=== TASK GOAL ===
Starting at the first of the lines below and ending at the line that contains "উপস্থাপনায়", write the lines out again with "Transcribe" swapped for "Write out" and nothing else altered.
------ RECORDS TO USE ------
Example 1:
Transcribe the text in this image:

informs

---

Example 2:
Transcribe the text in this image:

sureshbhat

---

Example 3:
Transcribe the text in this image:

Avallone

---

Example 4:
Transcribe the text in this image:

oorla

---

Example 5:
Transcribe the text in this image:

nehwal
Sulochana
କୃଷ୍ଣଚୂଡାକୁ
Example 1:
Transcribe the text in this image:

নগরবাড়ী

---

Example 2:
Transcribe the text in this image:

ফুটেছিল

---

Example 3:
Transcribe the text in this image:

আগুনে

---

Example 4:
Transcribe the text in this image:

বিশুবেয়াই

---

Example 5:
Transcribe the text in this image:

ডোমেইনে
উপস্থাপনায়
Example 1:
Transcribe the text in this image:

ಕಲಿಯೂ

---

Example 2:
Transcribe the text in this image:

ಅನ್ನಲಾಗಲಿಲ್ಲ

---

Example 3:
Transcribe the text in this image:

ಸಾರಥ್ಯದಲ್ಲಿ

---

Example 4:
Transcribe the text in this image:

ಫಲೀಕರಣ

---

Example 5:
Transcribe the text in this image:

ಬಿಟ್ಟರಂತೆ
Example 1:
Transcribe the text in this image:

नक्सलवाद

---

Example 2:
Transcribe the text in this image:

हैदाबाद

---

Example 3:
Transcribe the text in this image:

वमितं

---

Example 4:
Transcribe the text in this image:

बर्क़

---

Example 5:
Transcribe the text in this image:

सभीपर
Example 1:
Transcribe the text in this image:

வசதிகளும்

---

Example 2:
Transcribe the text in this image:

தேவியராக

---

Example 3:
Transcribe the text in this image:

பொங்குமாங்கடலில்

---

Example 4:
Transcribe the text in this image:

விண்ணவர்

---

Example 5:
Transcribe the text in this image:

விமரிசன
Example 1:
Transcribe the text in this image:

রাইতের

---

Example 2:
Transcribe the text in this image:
------
=== THE REPLY ===
Example 1:
Write out the text in this image:

informs

---

Example 2:
Write out the text in this image:

sureshbhat

---

Example 3:
Write out the text in this image:

Avallone

---

Example 4:
Write out the text in this image:

oorla

---

Example 5:
Write out the text in this image:

nehwal
Sulochana
କୃଷ୍ଣଚୂଡାକୁ
Example 1:
Write out the text in this image:

নগরবাড়ী

---

Example 2:
Write out the text in this image:

ফুটেছিল

---

Example 3:
Write out the text in this image:

আগুনে

---

Example 4:
Write out the text in this image:

বিশুবেয়াই

---

Example 5:
Write out the text in this image:

ডোমেইনে
উপস্থাপনায়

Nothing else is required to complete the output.